A segunda razão pela qual é importante resgatar e re-conhecer a memória política brasileira é pela continuidade no seio das suas instituições públicas e civis de práticas e culturas autoritárias, violentas e escravistas, que enxergam na organização política e na ocupação do espaço público, simbolizado plenamente pela "rua", nada mais do que baderna e perturbação da ordem com fortes tendências subversivas. É desde a escravidão legalizada de índios e negros que as autoridades e elites brasileiras cultivam um único método para lidar com as supostas ameaças à ordem: a força bruta.

OBJETIVOS:
- a) No trecho sobre a memória política brasileira, qual é o único método que as autoridades e elites do país cultivam para lidar com as supostas ameaças à ordem?
- b) Transcreva do trecho sobre a memória política brasileira a passagem que vai de "A segunda razão" até "a força bruta.".
- c) Prossiga o texto sobre a memória política brasileira a partir do ponto em que ele termina.
As entradas não têm relação com esta atividade.

MATERIAL FORNECIDO:
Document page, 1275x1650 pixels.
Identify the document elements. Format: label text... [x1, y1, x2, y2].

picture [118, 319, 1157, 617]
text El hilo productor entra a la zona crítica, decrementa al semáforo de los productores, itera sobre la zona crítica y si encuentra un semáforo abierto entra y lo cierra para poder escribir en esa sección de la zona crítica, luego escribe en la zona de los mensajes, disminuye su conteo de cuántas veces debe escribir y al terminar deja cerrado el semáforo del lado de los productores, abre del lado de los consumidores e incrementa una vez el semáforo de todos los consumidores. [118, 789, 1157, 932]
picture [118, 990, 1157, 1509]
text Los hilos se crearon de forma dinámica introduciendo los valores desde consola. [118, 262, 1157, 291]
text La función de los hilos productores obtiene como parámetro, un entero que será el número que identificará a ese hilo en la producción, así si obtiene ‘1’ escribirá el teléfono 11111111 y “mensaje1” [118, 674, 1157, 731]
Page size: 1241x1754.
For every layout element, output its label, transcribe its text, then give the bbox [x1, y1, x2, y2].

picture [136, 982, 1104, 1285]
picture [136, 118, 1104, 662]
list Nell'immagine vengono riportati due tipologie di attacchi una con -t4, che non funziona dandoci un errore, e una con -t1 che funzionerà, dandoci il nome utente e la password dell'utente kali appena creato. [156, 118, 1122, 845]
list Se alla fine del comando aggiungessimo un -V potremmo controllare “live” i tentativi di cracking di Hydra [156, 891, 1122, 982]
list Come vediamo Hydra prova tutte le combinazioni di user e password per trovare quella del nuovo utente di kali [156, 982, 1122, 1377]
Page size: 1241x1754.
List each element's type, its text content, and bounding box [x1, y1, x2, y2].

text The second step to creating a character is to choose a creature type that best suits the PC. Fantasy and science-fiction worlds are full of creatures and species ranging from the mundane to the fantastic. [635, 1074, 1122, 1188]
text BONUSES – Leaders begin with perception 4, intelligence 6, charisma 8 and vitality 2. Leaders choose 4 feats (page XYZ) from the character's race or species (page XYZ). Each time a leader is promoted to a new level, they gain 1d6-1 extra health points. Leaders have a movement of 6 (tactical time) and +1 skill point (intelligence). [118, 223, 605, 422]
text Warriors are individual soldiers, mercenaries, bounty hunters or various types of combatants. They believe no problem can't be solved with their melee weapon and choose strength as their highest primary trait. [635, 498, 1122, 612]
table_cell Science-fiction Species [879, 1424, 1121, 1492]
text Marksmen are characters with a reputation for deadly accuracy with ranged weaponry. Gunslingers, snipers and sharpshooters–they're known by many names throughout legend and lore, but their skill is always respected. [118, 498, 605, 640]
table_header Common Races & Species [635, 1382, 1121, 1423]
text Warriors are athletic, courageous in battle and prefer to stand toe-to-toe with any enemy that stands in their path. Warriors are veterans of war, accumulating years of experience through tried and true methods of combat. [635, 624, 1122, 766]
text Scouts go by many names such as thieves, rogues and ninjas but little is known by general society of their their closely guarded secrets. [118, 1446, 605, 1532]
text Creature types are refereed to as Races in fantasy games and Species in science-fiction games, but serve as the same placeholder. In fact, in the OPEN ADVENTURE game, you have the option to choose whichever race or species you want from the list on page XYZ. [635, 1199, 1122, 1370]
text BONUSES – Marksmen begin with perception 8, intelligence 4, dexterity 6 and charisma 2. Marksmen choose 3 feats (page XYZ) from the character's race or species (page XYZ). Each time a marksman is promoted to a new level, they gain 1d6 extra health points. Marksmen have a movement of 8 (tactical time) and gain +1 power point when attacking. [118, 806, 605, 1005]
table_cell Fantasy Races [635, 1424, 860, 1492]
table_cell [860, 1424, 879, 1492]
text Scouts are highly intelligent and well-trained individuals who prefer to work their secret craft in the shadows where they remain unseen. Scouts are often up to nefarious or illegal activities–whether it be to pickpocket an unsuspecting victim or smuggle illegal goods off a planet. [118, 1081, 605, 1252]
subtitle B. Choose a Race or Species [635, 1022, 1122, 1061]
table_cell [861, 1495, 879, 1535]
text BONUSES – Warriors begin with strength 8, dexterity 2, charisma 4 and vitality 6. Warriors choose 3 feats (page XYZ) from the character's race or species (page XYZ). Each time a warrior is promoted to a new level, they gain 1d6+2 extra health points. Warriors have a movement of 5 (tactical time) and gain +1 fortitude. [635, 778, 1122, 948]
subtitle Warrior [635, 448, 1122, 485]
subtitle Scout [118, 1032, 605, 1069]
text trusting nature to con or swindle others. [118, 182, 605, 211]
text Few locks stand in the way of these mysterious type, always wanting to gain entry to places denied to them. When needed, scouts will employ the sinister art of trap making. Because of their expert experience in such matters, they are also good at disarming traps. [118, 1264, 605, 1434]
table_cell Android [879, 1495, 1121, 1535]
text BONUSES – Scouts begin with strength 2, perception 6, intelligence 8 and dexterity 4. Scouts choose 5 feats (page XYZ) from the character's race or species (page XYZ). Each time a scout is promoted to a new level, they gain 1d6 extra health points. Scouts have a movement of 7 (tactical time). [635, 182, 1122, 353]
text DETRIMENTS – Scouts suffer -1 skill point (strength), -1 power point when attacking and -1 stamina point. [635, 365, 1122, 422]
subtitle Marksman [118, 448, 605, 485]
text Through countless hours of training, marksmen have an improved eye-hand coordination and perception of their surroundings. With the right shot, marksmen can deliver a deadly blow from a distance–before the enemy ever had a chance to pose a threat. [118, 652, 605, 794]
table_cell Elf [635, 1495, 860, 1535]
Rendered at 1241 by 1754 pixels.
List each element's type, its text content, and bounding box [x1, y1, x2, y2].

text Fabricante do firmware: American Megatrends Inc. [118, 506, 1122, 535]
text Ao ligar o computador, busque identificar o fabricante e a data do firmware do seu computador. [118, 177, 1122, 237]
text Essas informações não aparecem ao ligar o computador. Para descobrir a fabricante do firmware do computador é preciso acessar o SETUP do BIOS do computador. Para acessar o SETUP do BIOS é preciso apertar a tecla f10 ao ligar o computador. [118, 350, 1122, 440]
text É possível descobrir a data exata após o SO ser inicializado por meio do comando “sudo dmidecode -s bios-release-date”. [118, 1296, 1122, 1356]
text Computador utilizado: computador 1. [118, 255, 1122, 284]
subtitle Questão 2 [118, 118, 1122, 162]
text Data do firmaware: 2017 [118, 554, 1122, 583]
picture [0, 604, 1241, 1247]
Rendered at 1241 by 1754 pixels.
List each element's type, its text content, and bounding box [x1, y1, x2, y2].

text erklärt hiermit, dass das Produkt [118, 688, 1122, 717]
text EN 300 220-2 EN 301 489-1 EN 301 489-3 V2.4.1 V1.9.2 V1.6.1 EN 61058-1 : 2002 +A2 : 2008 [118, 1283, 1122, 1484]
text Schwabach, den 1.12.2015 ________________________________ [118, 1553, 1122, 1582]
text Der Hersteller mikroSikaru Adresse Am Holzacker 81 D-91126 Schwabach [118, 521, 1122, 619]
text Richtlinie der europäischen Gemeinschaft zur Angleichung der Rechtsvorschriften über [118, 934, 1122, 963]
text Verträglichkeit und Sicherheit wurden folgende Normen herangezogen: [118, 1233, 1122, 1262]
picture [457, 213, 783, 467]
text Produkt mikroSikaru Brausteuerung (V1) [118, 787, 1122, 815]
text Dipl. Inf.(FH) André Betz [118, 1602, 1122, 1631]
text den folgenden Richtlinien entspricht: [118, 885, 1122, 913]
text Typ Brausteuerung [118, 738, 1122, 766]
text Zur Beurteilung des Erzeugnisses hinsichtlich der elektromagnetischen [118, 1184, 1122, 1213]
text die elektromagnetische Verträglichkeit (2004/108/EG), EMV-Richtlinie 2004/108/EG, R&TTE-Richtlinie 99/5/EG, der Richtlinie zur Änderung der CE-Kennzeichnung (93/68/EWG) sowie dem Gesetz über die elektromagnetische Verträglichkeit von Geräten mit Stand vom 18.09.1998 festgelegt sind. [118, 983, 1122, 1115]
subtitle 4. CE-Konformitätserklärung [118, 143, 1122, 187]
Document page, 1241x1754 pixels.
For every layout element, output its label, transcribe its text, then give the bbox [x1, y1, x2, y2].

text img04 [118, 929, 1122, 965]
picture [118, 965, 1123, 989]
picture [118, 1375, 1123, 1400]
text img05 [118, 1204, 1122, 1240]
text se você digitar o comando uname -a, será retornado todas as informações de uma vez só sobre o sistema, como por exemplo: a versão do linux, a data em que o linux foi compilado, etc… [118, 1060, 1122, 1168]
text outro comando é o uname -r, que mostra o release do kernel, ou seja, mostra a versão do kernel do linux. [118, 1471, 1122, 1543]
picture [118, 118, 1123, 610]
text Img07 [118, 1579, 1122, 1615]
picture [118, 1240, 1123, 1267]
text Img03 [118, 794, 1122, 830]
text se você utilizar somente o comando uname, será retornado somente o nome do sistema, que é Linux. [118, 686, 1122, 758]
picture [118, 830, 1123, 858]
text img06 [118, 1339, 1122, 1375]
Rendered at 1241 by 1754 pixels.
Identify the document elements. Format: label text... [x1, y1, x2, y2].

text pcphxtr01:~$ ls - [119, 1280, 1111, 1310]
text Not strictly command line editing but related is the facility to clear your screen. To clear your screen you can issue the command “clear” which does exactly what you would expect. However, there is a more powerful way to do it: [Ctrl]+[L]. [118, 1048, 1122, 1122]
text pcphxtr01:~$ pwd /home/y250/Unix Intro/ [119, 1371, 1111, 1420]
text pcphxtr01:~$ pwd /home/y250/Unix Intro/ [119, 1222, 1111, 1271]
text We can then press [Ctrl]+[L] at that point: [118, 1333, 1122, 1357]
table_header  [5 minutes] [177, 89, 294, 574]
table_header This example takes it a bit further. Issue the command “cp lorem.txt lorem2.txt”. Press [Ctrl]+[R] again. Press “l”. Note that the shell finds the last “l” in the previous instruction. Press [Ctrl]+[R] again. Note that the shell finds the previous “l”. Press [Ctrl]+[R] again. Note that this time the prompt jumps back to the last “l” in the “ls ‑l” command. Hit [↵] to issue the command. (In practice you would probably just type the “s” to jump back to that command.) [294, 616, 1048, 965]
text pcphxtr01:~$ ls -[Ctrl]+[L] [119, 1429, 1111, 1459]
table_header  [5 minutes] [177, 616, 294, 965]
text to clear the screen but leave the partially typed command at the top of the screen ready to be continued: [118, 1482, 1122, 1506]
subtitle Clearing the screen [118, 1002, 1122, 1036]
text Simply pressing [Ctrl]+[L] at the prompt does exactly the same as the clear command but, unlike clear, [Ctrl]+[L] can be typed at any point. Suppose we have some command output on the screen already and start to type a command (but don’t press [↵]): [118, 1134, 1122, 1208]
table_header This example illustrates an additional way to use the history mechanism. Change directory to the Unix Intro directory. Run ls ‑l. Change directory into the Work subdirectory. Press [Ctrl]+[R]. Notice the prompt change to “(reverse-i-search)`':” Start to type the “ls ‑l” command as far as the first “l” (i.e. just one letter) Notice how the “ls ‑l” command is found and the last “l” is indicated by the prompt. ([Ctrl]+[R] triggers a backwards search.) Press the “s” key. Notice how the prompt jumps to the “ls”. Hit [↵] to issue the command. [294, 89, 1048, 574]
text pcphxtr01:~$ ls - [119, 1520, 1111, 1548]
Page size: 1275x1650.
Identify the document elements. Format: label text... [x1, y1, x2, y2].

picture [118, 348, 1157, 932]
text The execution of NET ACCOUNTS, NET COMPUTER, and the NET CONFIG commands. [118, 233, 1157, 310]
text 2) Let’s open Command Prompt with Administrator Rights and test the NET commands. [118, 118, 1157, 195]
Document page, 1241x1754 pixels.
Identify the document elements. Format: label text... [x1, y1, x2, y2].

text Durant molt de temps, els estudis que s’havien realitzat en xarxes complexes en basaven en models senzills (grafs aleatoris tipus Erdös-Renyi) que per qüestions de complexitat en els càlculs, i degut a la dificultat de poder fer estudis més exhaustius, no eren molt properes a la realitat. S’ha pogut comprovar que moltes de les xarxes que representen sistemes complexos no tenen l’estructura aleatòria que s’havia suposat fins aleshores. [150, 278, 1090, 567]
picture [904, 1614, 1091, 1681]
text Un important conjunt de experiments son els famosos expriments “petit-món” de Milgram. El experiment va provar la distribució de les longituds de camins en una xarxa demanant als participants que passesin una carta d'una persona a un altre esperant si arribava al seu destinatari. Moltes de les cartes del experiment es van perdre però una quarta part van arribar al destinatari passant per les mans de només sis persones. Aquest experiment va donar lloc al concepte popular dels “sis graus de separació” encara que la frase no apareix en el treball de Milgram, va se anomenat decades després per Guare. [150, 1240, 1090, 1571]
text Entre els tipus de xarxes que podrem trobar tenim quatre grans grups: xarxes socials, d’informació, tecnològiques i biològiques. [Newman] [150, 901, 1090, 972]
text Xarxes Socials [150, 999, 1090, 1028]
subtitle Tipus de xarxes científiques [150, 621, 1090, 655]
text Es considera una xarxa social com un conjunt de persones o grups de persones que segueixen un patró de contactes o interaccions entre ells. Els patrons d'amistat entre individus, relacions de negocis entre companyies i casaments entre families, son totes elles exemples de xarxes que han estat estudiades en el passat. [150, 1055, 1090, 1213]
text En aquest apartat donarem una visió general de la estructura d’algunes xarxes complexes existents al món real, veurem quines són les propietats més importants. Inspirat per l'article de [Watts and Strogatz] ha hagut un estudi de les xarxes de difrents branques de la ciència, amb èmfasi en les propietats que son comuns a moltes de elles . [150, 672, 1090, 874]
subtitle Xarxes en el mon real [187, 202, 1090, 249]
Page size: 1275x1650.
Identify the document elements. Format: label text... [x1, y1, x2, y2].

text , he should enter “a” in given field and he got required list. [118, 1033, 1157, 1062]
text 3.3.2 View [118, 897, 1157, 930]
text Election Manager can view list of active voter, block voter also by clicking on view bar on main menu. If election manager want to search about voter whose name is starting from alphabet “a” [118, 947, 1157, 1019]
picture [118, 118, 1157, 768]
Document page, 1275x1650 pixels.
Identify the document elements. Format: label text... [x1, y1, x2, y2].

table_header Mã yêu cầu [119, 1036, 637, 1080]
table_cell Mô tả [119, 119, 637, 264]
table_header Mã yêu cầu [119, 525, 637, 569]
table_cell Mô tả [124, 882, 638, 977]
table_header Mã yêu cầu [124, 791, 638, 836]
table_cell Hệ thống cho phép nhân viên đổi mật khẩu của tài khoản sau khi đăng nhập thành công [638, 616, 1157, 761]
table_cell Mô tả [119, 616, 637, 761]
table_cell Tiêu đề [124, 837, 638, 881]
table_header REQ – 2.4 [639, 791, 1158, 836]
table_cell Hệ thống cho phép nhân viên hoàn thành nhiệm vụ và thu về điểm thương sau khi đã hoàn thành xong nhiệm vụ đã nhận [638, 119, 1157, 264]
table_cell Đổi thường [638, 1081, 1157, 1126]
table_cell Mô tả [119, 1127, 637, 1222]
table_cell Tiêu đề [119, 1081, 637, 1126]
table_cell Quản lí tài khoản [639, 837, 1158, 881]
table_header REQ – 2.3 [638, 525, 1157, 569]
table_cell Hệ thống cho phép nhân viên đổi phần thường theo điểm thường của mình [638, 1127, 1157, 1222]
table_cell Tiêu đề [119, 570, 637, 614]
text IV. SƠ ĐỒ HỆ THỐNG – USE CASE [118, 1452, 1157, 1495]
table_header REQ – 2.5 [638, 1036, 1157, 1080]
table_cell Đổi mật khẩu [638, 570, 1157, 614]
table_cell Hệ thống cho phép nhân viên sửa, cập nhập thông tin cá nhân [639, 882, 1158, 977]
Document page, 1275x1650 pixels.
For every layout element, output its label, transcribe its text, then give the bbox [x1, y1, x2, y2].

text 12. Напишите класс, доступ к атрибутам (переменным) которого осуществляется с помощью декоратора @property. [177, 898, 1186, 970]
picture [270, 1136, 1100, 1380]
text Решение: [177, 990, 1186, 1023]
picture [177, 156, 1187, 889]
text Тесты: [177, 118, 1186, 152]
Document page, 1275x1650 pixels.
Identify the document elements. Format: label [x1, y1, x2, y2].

RESPOSTAS:
- a) A força bruta.

- b)
A segunda razão pela qual é importante resgatar e re-conhecer a memória política brasileira é pela continuidade no seio das suas instituições públicas e civis de práticas e culturas autoritárias, violentas e escravistas, que enxergam na organização política e na ocupação do espaço público, simbolizado plenamente pela "rua", nada mais do que baderna e perturbação da ordem com fortes tendências subversivas. É desde a escravidão legalizada de índios e negros que as autoridades e elites brasileiras cultivam um único método para lidar com as supostas ameaças à ordem: a força bruta.

- c)
Violência brasileira
É evidente, assim, que a violência brasileira, espalhada nas relações sociais e fortemente atuante no modus operandi das forças repressoras do Estado, não é algo que tenha se originado na ditadura civil-militar instaurada em 1964, ela vem de muito antes. Por outro lado, a última ditadura contribuiu significativamente para introjetar capilarmente na cultura e no funcionamento das nossas instituições práticas sistemáticas de tortura, assassinato e desaparecimentos forçados e influenciou fortemente a consolidação de uma legalidade autoritária que até hoje se mantém entre nós.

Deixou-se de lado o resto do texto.